All of these helpers use strict: true by default.

If you call getDate() without props, it returns the current date formatted with the default formatter settings.

createDateChain

const chain = createDateChain({
  date: '23/03/2026',
  input: 'DD/MM/YYYY',
  locale: 'es',
  strict: true,
  invalid: 'Fecha invalida'
})

await chain.ready

chain
  .add(3, 'month')
  .set('day', 1)
  .format('YYYY-MM-DD')

Use this helper when you want to parse a date and then manipulate or compare it in the same flow.

The chainable helper exposes:

  • add(value, unit)
  • subtract(value, unit)
  • set(unit, value)
  • startOf(unit)
  • endOf(unit)
  • format(output?)
  • toDate()
  • toISOString()
  • toTimestamp()
  • isValid()
  • isBefore(other, unit?)
  • isAfter(other, unit?)
  • isSame(other, unit?)
  • toState()
  • ready

set('day', value) is the public way to change the day of the month. Internally it maps to Day.js set('date', value) so the behavior stays aligned with Day.js while the public API stays clearer.

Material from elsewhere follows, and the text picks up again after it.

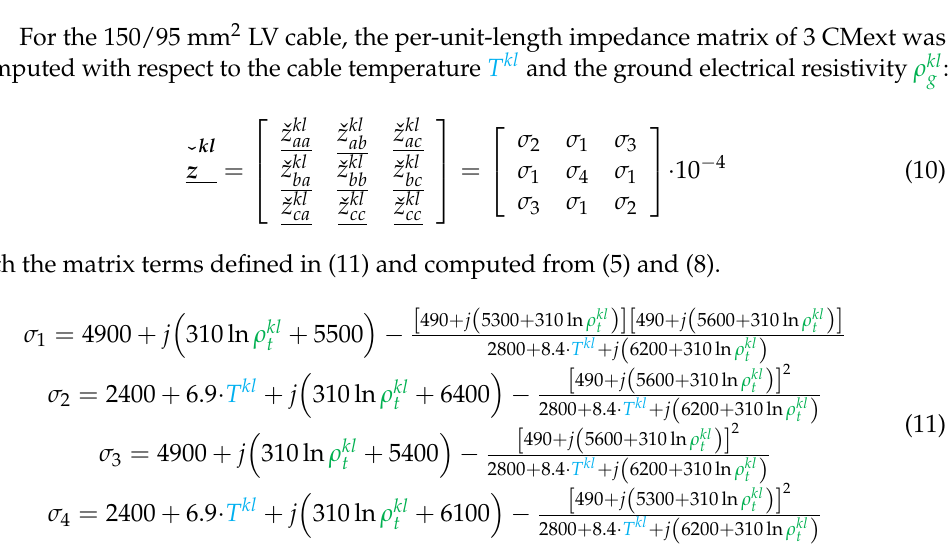
Figure 4. 3 CMext of LV cable.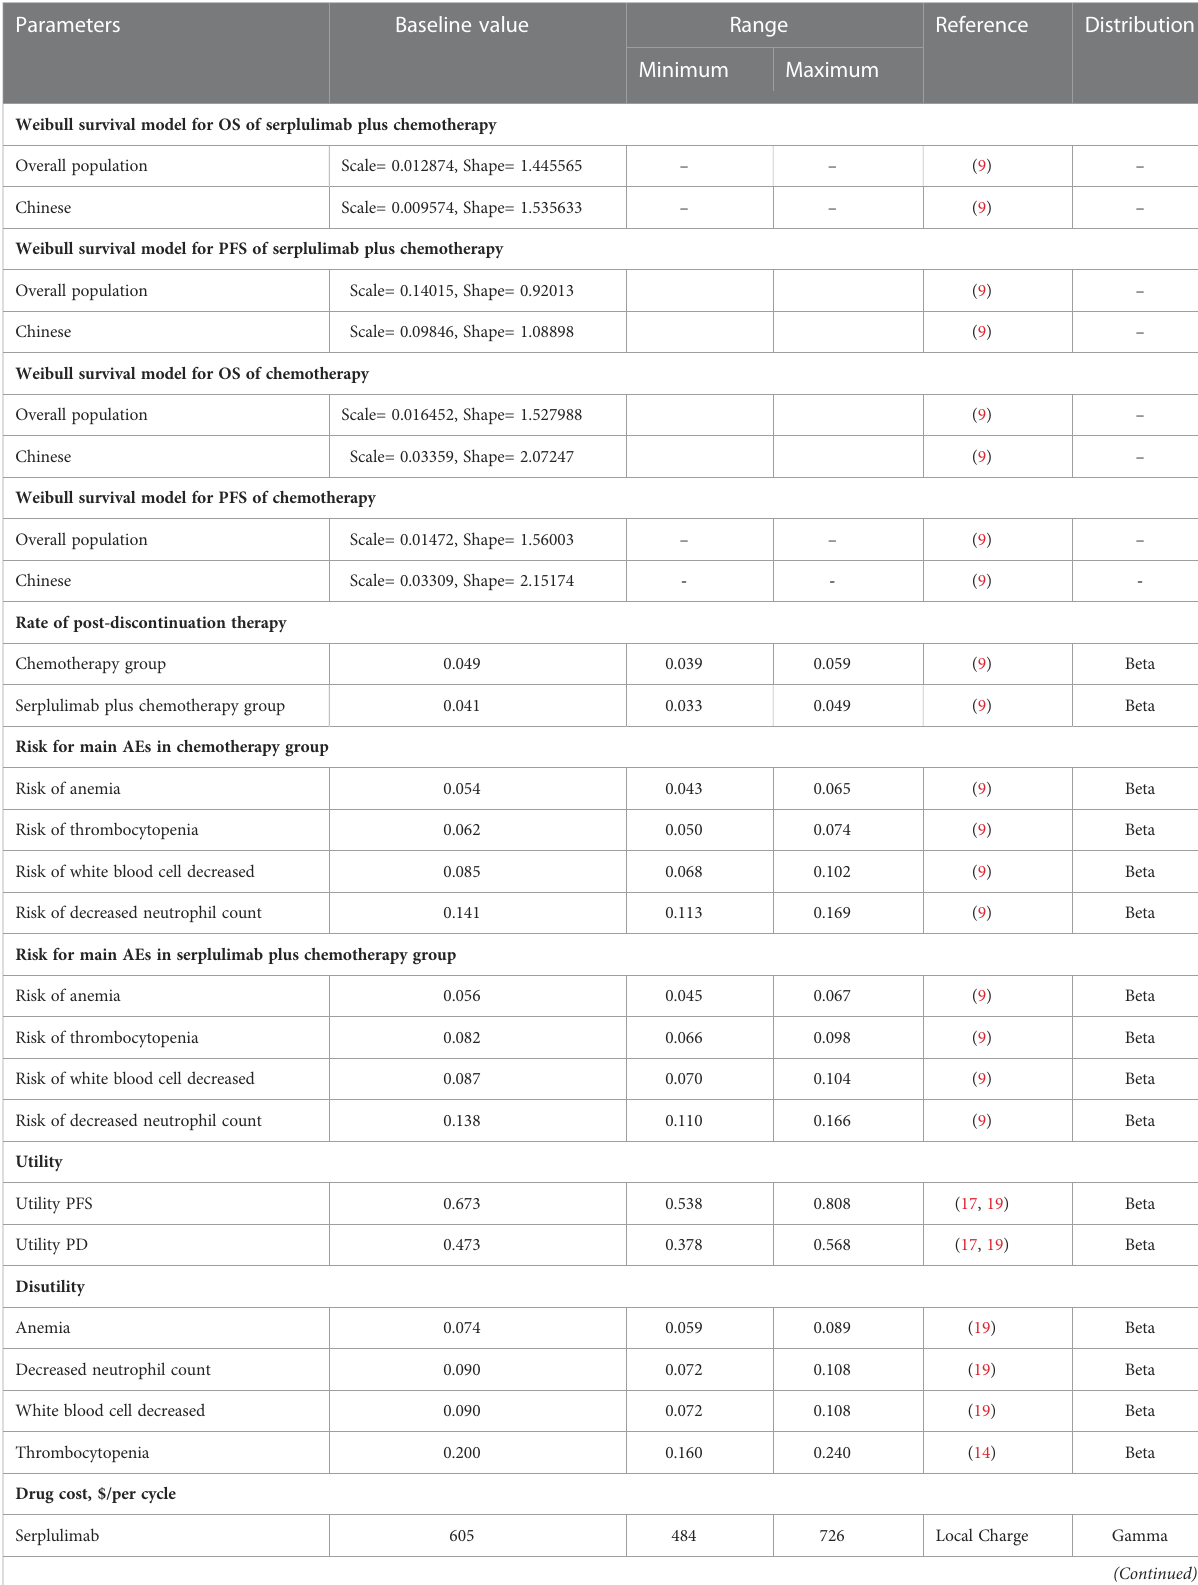
TABLE 1 Model parameters: baseline values, ranges, and distributions for the sensitivity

toState() returns the current structured state of the chain:

  • valid state: isValid, locale, date, iso, timestamp
  • invalid state: isValid, locale, date: null, iso: null, timestamp: null, error

Example:

const chain = createDateChain({
  date: '23/03/2026',
  input: 'DD/MM/YYYY'
})

await chain.ready

const finalState = chain
  .add(3, 'month')
  .endOf('month')
  .toState()

parseDate

formatter.parseDate({
  date: '23/03/2026',
  input: 'DD/MM/YYYY',
  strict: true
})

Returns a structured result.

  • Valid parse: isValid, date, iso, timestamp, format(output?)
  • Invalid parse: isValid: false, error, and null date fields

This makes parseDate the right choice when you need validation details, an ISO value, a timestamp, or deferred formatting from the same parsed input.

isValidDate

formatter.isValidDate({
  date: '1970-00-00',
  input: 'YYYY-MM-DD',
  strict: true
})

Returns a boolean when you only need validation without formatting.

Supported Locales

The package ships helper support for these locale keys through SUPPORTED_LOCALES and getSupportedLocales():

  • en
  • es
  • es-mx
  • fr
  • pt
  • pt-br
  • de
  • it
  • ja

You can also pass regional locale input such as en-us, fr-ca, or pt-pt.

The resolution rule is:

  • if the exact locale exists, use it
  • otherwise, try the base locale before the hyphen
  • if neither exists, throw an unsupported locale error

Examples:

  • es-mx -> es-mx
  • es-ar -> es
  • en-us -> en
  • pt-pt -> pt
  • zz-zz -> error

Use a simple locale like fr or en when the base language is enough. Use a regional locale like es-mx or pt-br when you need a supported country-specific variant.